[EXERCISE DETAILS] Please return the listing exactly, line for line.
[[ SOURCE DATA, beginning ]]
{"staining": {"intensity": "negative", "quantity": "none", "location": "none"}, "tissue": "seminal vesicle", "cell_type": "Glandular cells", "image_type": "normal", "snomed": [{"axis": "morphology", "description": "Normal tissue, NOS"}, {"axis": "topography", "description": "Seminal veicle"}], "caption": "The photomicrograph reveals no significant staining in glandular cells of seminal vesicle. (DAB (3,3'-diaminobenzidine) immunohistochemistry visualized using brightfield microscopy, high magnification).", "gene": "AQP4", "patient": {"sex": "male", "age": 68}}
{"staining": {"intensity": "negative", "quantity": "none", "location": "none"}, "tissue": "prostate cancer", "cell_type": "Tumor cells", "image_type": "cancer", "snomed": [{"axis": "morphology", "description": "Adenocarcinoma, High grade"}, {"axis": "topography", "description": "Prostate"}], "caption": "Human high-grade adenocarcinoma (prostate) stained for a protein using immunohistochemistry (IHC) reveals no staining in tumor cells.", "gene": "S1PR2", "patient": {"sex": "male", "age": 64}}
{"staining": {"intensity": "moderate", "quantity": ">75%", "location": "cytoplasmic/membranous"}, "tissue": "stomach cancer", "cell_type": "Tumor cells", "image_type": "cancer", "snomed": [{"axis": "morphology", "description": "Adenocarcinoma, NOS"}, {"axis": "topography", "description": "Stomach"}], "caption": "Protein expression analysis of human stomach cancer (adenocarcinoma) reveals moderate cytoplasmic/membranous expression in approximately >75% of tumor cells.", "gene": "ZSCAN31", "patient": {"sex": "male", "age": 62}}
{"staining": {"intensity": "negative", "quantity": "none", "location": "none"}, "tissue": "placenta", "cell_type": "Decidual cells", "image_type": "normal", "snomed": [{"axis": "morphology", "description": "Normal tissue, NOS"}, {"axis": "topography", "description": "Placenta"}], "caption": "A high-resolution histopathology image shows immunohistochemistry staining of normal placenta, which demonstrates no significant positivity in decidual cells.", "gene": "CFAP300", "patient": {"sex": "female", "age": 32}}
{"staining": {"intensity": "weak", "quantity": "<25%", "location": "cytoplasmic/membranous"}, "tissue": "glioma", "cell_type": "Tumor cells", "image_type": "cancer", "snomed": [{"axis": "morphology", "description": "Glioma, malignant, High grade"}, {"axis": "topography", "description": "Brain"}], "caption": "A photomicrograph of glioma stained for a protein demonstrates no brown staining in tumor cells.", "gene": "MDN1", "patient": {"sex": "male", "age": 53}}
[[ SOURCE DATA, end ]]
[RESULT OF THIS TASK]
{"staining": {"intensity": "negative", "quantity": "none", "location": "none"}, "tissue": "seminal vesicle", "cell_type": "Glandular cells", "image_type": "normal", "snomed": [{"axis": "morphology", "description": "Normal tissue, NOS"}, {"axis": "topography", "description": "Seminal veicle"}], "caption": "The photomicrograph reveals no significant staining in glandular cells of seminal vesicle. (DAB (3,3'-diaminobenzidine) immunohistochemistry visualized using brightfield microscopy, high magnification).", "gene": "AQP4", "patient": {"sex": "male", "age": 68}}
{"staining": {"intensity": "negative", "quantity": "none", "location": "none"}, "tissue": "prostate cancer", "cell_type": "Tumor cells", "image_type": "cancer", "snomed": [{"axis": "morphology", "description": "Adenocarcinoma, High grade"}, {"axis": "topography", "description": "Prostate"}], "caption": "Human high-grade adenocarcinoma (prostate) stained for a protein using immunohistochemistry (IHC) reveals no staining in tumor cells.", "gene": "S1PR2", "patient": {"sex": "male", "age": 64}}
{"staining": {"intensity": "moderate", "quantity": ">75%", "location": "cytoplasmic/membranous"}, "tissue": "stomach cancer", "cell_type": "Tumor cells", "image_type": "cancer", "snomed": [{"axis": "morphology", "description": "Adenocarcinoma, NOS"}, {"axis": "topography", "description": "Stomach"}], "caption": "Protein expression analysis of human stomach cancer (adenocarcinoma) reveals moderate cytoplasmic/membranous expression in approximately >75% of tumor cells.", "gene": "ZSCAN31", "patient": {"sex": "male", "age": 62}}
{"staining": {"intensity": "negative", "quantity": "none", "location": "none"}, "tissue": "placenta", "cell_type": "Decidual cells", "image_type": "normal", "snomed": [{"axis": "morphology", "description": "Normal tissue, NOS"}, {"axis": "topography", "description": "Placenta"}], "caption": "A high-resolution histopathology image shows immunohistochemistry staining of normal placenta, which demonstrates no significant positivity in decidual cells.", "gene": "CFAP300", "patient": {"sex": "female", "age": 32}}
{"staining": {"intensity": "weak", "quantity": "<25%", "location": "cytoplasmic/membranous"}, "tissue": "glioma", "cell_type": "Tumor cells", "image_type": "cancer", "snomed": [{"axis": "morphology", "description": "Glioma, malignant, High grade"}, {"axis": "topography", "description": "Brain"}], "caption": "A photomicrograph of glioma stained for a protein demonstrates no brown staining in tumor cells.", "gene": "MDN1", "patient": {"sex": "male", "age": 53}}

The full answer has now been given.